--- Exercise goal ---
Gather each line of the items below that contains the string "potřebu", and copy those lines out. Case counts when matching.

--- Dataset extract ---
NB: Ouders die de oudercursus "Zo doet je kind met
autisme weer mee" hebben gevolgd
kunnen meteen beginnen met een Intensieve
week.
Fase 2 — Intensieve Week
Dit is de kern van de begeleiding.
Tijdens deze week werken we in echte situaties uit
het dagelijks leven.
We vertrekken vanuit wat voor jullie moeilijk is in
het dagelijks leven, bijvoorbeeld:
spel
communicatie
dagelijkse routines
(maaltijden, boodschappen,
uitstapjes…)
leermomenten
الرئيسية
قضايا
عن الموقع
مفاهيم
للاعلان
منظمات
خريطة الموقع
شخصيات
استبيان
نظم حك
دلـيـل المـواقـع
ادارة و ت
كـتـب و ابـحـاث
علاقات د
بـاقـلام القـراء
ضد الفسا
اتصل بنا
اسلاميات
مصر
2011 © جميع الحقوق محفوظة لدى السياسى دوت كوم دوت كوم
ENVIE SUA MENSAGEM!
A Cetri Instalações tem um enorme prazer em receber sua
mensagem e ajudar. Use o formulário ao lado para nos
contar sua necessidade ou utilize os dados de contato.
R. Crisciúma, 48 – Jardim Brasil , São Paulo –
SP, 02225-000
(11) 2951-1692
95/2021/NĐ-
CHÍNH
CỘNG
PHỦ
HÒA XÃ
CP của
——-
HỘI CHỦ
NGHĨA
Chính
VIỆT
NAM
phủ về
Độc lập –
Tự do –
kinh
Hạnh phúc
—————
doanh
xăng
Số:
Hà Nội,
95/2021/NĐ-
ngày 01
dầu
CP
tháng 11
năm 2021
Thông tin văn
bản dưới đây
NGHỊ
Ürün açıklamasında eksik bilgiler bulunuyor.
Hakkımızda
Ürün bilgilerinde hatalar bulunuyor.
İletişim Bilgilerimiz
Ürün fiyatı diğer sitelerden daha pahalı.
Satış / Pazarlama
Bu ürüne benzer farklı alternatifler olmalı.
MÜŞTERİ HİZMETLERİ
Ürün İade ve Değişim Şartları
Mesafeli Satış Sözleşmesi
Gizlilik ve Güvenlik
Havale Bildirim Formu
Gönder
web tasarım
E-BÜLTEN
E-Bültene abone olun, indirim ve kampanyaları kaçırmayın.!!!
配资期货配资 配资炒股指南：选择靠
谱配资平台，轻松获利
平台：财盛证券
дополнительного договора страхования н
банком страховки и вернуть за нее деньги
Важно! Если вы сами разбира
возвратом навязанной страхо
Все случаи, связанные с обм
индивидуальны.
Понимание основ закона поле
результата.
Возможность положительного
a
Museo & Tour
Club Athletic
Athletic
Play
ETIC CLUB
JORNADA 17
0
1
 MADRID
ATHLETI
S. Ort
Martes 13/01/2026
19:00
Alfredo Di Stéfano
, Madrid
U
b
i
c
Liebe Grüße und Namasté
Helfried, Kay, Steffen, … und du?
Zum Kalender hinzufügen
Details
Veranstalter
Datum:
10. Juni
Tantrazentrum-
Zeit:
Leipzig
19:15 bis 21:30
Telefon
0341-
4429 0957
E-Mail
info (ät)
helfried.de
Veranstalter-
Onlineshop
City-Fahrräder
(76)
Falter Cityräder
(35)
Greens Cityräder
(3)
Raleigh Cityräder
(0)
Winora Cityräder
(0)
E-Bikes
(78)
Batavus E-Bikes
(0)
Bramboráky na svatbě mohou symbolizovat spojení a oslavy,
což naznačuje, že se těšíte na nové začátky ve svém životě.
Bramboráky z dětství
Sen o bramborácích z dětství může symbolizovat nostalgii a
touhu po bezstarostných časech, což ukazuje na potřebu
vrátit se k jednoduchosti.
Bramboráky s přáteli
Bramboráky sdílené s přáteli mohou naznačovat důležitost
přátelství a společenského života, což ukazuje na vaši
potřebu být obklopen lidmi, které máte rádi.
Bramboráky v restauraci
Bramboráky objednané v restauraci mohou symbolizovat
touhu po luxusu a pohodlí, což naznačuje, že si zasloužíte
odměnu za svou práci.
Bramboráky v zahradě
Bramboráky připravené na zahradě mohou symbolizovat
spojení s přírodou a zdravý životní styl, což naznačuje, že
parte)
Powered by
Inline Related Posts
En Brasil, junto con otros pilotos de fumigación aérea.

--- Completed task ---
touhu po bezstarostných časech, což ukazuje na potřebu
potřebu být obklopen lidmi, které máte rádi.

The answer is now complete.